Although the majority’s fear of exposing property owners to "boundless liability” is, no doubt, a valid concern, this same fear can serve a productive function, that of motivating landlords to observe the standard of care required of them by law. In my view, the prospect of a landlord facing a jury is not nearly as frightening as the potential for injury when property owners fail to maintain their premises in a reasonably safe manner. The simple expedient of ensuring that locks are kept in proper working order does not impose an unreasonable burden upon property owners and does not involve prohibitive costs. I simply fail to see the "deleterious ramifications” of so minimal a precaution. Nor does the recognition of a duty owing to the infant plaintiff guarantee the success of the action. Liability will only ensue if it is found that due care was not exercised by the defendant and that the failure to exercise due care substantially contributed to the injuries.

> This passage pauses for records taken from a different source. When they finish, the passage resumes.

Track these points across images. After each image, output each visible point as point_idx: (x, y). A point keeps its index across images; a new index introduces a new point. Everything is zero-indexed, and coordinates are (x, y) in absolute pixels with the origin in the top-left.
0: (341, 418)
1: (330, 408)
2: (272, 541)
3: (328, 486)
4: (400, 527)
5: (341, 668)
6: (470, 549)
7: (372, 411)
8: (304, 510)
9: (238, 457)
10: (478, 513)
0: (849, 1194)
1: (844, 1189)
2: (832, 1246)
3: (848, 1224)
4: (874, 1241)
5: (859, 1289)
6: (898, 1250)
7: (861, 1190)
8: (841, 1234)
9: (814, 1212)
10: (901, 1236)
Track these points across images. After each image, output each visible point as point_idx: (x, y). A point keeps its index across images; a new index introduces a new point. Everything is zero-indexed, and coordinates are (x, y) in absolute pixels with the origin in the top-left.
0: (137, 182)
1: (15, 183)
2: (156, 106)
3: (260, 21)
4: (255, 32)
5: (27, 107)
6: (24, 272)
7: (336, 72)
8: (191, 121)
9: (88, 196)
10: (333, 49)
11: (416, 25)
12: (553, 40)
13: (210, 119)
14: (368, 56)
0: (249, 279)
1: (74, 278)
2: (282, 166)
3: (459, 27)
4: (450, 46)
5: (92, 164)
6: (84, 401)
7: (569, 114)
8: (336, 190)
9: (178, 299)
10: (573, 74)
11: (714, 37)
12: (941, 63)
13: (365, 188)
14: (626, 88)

Accordingly, I would reverse the order appealed from and permit the plaintiffs to present their case to the jury.
Gibbons, J. P., and Rubin, J., concur with Weinstein, J.; Eiber, J., dissents and votes to reverse the order appealed from and to deny the defendant’s motion for summary judgment, with an opinion in which Brown, J., concurs.
Order of the Supreme Court, Kings County, dated December 27, 1983, affirmed, with costs.